Sunday, February 19, 2012

Tinker, Tailor, Soldier, Spy: Grade A

A

Tinker, Tailor, Soldier, Spy (2011)

Gary Oldman, Colin Firth, Tom Hardy, John Hurt, Toby Jones, David Dencik, Benedict Cumberbatch. Director Tomas Alfredson.

Gary Oldman gives a loving homage to Alec Guinness, who played the main character in the 1979 BBC television series based on the John Le Carre novel. I never thought anyone could play that role again after Guinness. But Oldman absolutely nails it, even down to the exact pace of speech.

George Smiley (Oldman) is retired MI6, brought out of retirement by the chief, who is dying, to find a Soviet mole in the spy agency during the Cold War. Smiley learns there are six main suspects the chief had been considering, one of them himself. In only a little over 2 hours of screen time, he finds the traitor.

The original BBC story took 7 hours to tell, so it is a remarkable screenwriting achievement to tell the same story in only 2 hours. But as a consequence, the plot is more impressionistic than detailed.
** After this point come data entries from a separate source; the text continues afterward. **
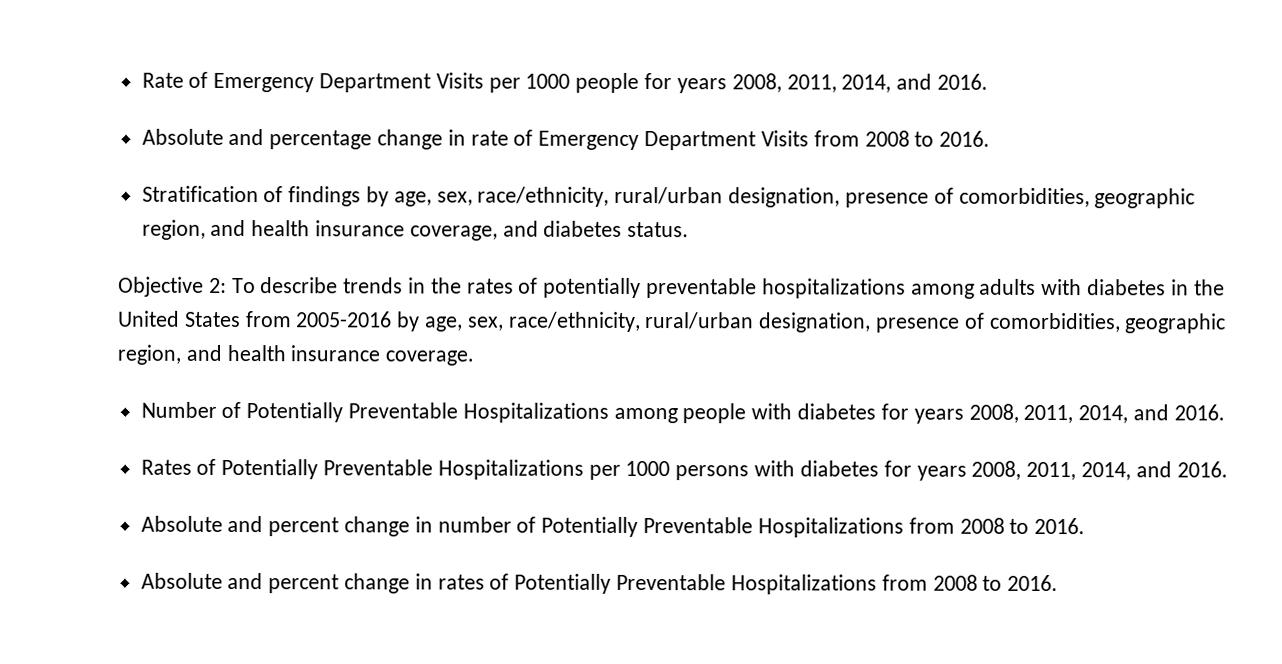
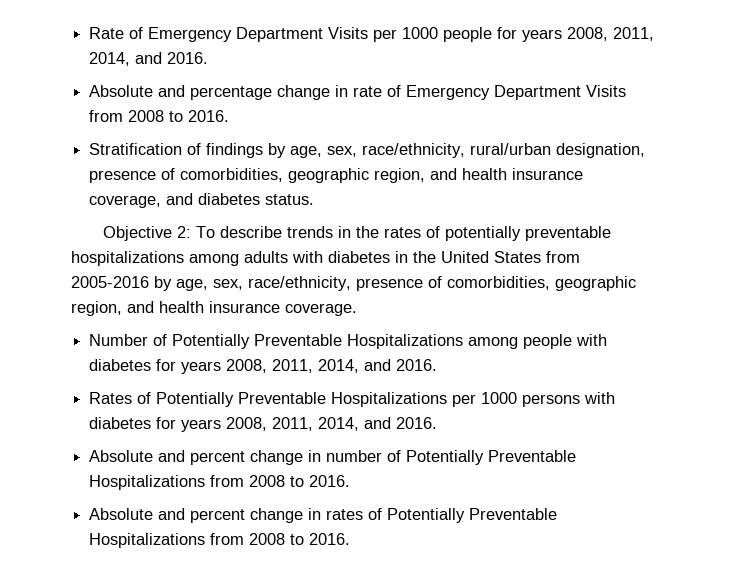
[645,312,872,333] rural/urban designation, -> (351, 283) none

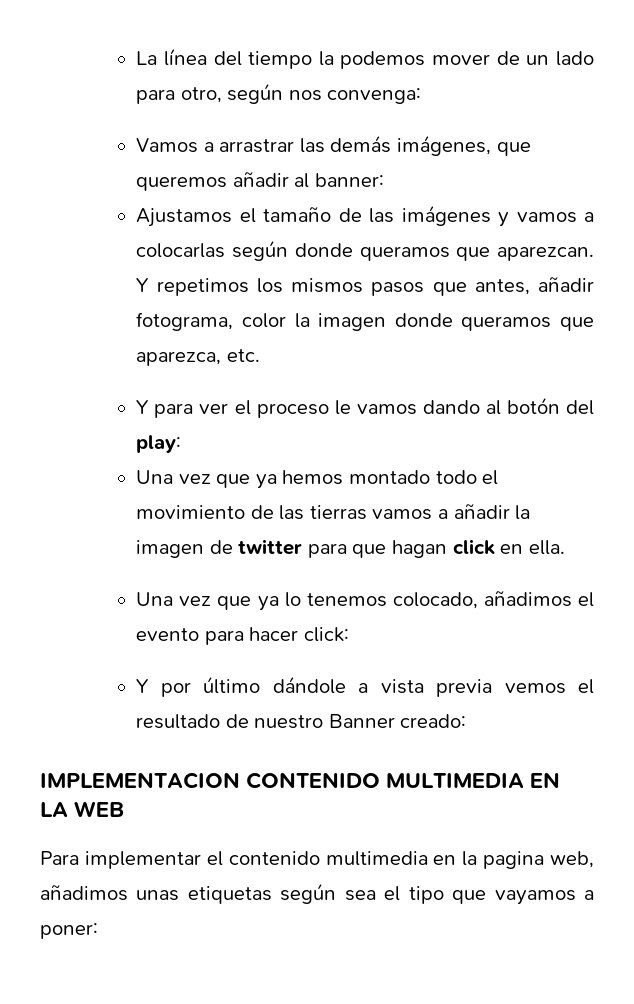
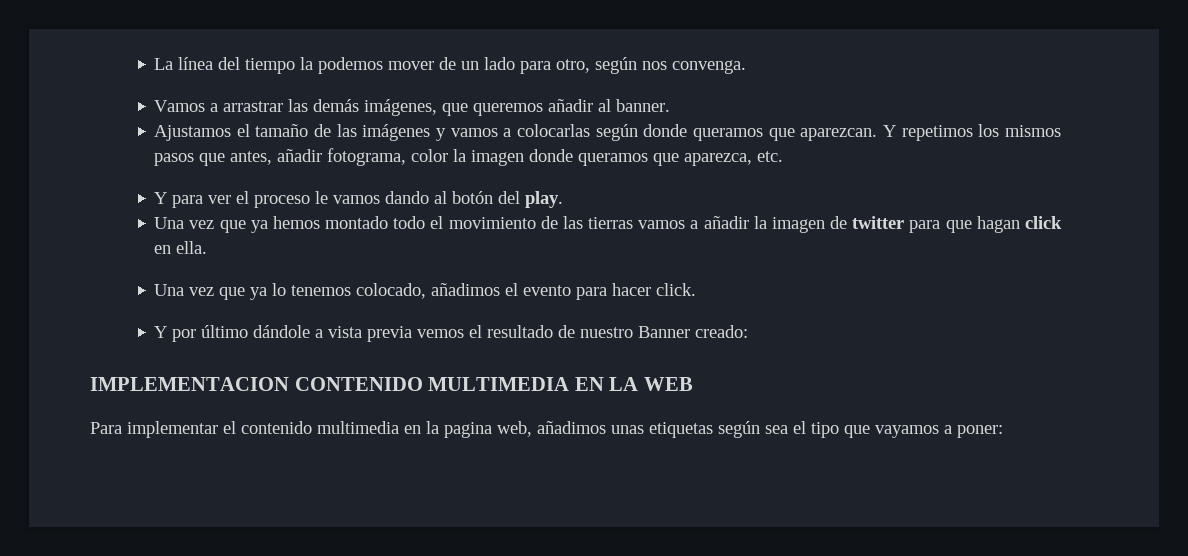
[327,88,422,104] convenga: -> [672,60,747,74] convenga.
[314,173,384,187] banner: -> [616,99,671,112] banner.
[136,435,182,453] play: -> [525,191,564,208] play.
[303,627,349,642] click: -> [656,283,697,296] click.

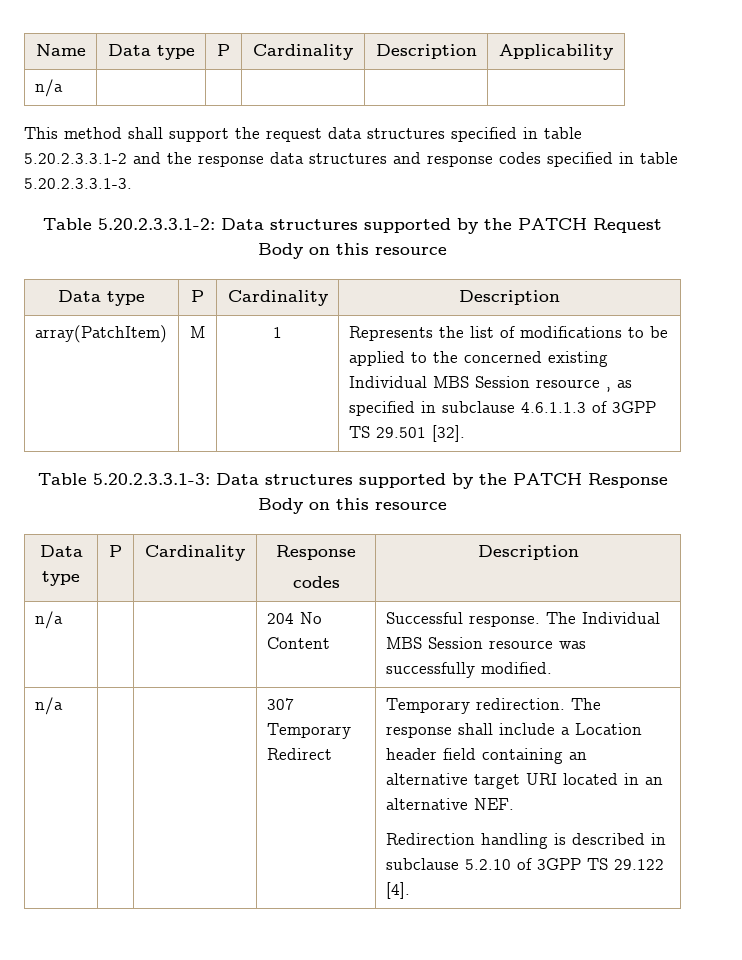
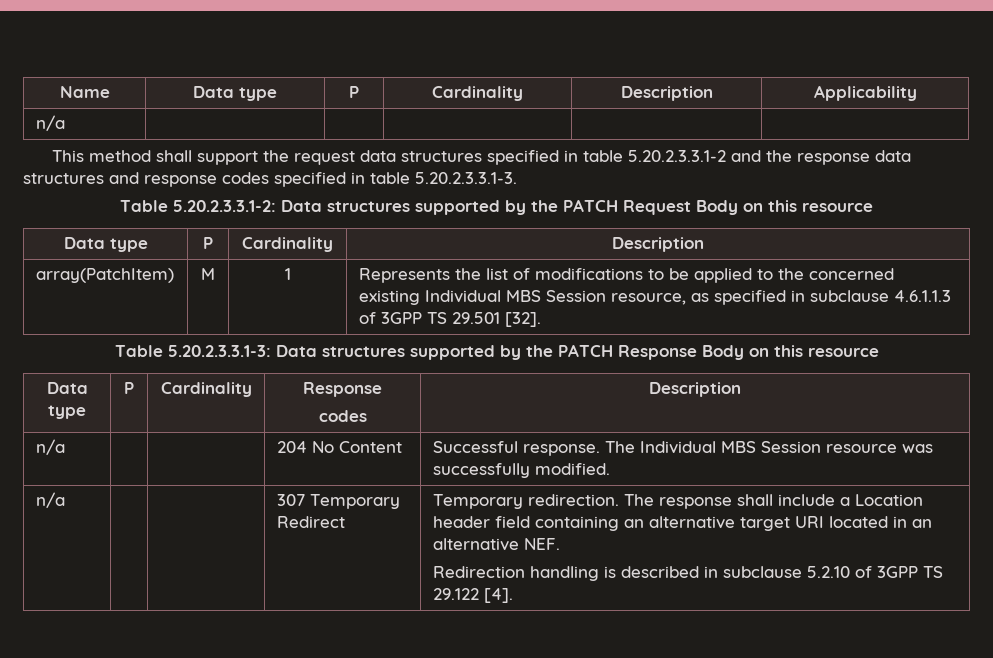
[535,379,611,392] resource , -> [610,293,686,305] resource,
Brief scenes hint at relationships that are important but which cannot be spelled out due to the time constraint. Six suspects, after all, is a lot of suspects for one mystery story. Plus, there is the matter of Smiley’s estranged wife, which figures importantly in the story.

But the screenplay is masterful and does its job. I wondered if anyone not familiar with the book or the BBC series would be able to follow the complicated story, and I worried if the movie would make money because of that. But it is making truckloads of money, so I guess it works.

There are some important changes from the original book and series. Some locations are changed (e.g., Hungary instead of Czechoslovakia), and the ending is new, rushed, and a bit contrived, somewhat anticlimactic for that. But overall the story is faithful in spirit to the original (Le Carre is credited as a producer). The music is beautiful, very restrained, and entirely fitting. Costumes and sets are perfection. Cinematography is careful and not a shot is wasted, so I guess that means the editing is also excellent.

At first I resisted Oldman, because I wanted so badly to see Guinness again. But he’s dead, so get over it, I thought, and very soon I accepted Oldman as George Smiley. If he can win me over, he can convince anybody.

2 comments:

  1. Sounds interesting.
    I'm convinced to watch it tomorrow.